What follows is an amazing example of the authoritarian tendencies conservatives display when confronted with dissenting opinion, or questions from the press that are inconvenient (see picture). From the bizarre web site, Conservatives 4 Palin, check out the following common perspective by Ian Lazaran. I wish I were making this up:

Far-left Democrat Party partisan Josh Marshall from Talking Points Memo titles a blog post "Didn't Know You Could Do That" in reference to what transpired at a Joe Miller event yesterday afternoon. It's no surprise that the left-wing Marshall and the Democrat Party don't comprehend the "citizen's arrest" doctrine given their low level of intelligence. Alaska follows the common law "citizen's arrest" doctrine. A Washington Law Review comment notes that "[w]hen a citizen witnesses the commission of a misdemeanor, Alaska law allows that citizen to arrest the offender on the spot." The comment notes that Alaska law allows citizens to make warrantless arrests when a misdemeanor is committed in their presence.

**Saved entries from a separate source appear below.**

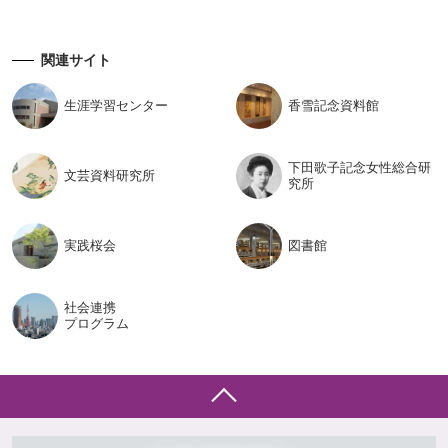
関連サイト
生涯学習
センター
香雪記念
資料館
下田歌子記念女性総合研
文芸資料
研究所
究所
実践桜会
図書館
社会連携
プログラム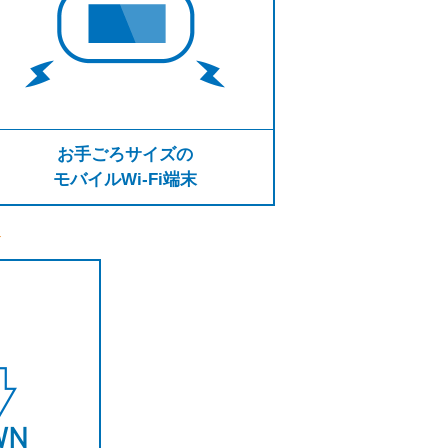
お手ごろサイズの
モバイルWi-Fi端末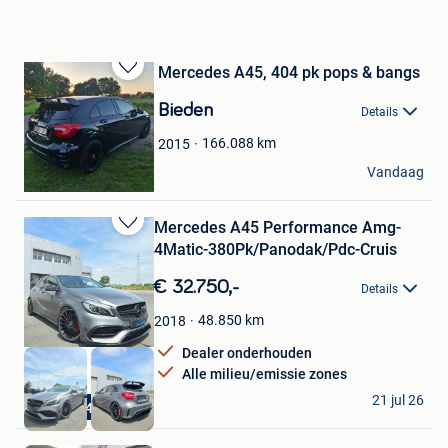
Mercedes A45, 404 pk pops & bangs
Bewaren
in
Bieden
Details
Mijn
Favorieten
166.088
km
2015
S.E.
Vandaag
Olen
Mercedes A45 Performance Amg-
Bewaren
4Matic-380Pk/Panodak/Pdc-Cruis
in
Mijn
€ 32.750,-
Details
Favorieten
48.850
km
2018
Dealer onderhouden
Alle milieu/emissie zones
Dr Cars
21 jul 26
Slechts 48850km
Ieper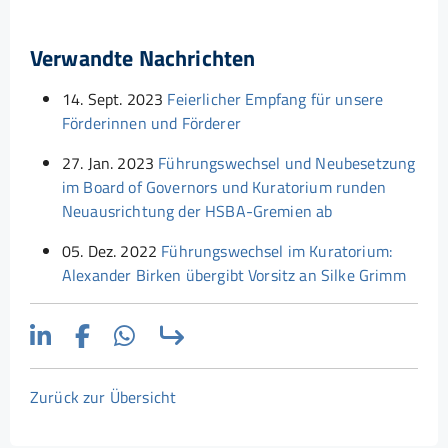
Verwandte Nachrichten
14. Sept. 2023
Feierlicher Empfang für unsere
Förderinnen und Förderer
27. Jan. 2023
Führungswechsel und Neubesetzung
im Board of Governors und Kuratorium runden
Neuausrichtung der HSBA-Gremien ab
05. Dez. 2022
Führungswechsel im Kuratorium:
Alexander Birken übergibt Vorsitz an Silke Grimm
Zurück zur Übersicht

In this instance, it is indisputable that the security guards who made this citizen's arrest of the blogger reasonably believed that the blogger's actions rose to the level of a misdemeanor. It is clear that it was reasonable for the security guards to believe that the blogger's actions rose to the level of a fourth-degree assault. A fourth-degree assault can be committed through conduct and words.

I can understand why the Democrat Party and the left would be nervous about this doctrine. If it were applied with more regularity, Democrats and liberals would have to think twice about the threats that they employ on a daily basis.

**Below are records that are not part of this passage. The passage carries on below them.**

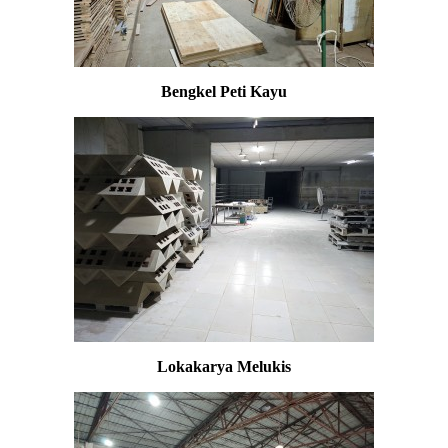
Bengkel Peti Kayu
Lokakarya Melukis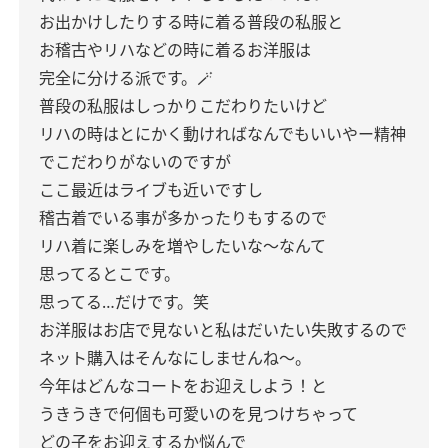
お出かけしたりする時に着る普段の私服と
お稽古やリハなどの時に着るお洋服は
完全に分ける派です。🪄
普段の私服はしっかりこだわりたいけど
リハの時はとにかく動ければなんでもいいやー精神
でこだわりがないのですが
ここ最近はライブも近いですし
稽古着でいる事が多かったりもするので
リハ着に楽しみを増やしたいな〜なんて
思ってるとこです。
思ってる…だけです。笑
お洋服はお店で見ないと私はだいたい失敗するので
ネット購入はそんなにしませんね〜。
今年はどんなコートをお迎えしよう！と
うきうきで何個も可愛いのを見つけちゃって
どの子をお迎えするか悩んで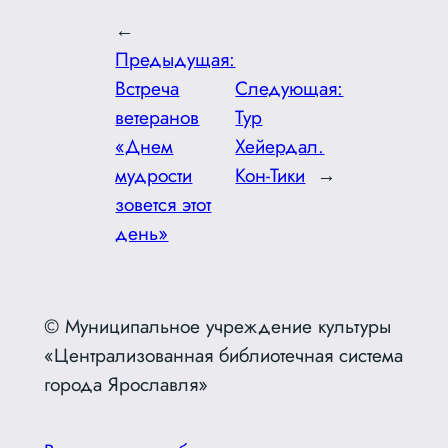
←
Предыдущая:
Встреча
Следующая:
ветеранов
Тур
«Днем
Хейердал.
мудрости
Кон-Тики
→
зовется этот
день»
© Муниципальное учреждение культуры
«Централизованная библиотечная система
города Ярославля»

Nothing defines the Tea Party rhetoric of freedom and liberty like the above comment. Apparently angry tea party protesters shouting down politicians at town halls are exercising their free speech rights, while angry liberal protesters or an inquiring press…are threatening!!!


It couldn’t be clearer.





Conservative John Dean wrote about this behavior in a July 14, 2006 Boston Globe piece titled, “Triumph of the authoritarian:

Candid and knowledgeable Republicans on the far right concede -- usually only when not speaking for attribution -- that they are not truly conservative. They do not like to talk about why they behave as they do, or even to reflect on it. Nonetheless, their leaders admit they like being in charge, and their followers grant they find comfort in strong leaders who make them feel safe.

This is what I gleaned from discussions with countless conservative leaders and
followers, over a decade of questioning.
Authoritarian conservatives are, as
a researcher told me, "enemies of freedom, antidemocratic, antiequality, highly prejudiced, mean-spirited, power hungry, Machiavellian and amoral."
And that's not just his view ... this is how these people have consistently described themselves when being anonymously tested, by the tens of thousands over the past several decades.

Authoritarianism's impact on contemporary conservatism is beyond question. Because this impact is still growing and has troubling (if not actually evil) implications, I hope that social scientists will begin to write about this issue for general readers.

We need to stop thinking we are dealing with traditional conservatives on the modern stage, and instead recognize that they've often been supplanted by authoritarians.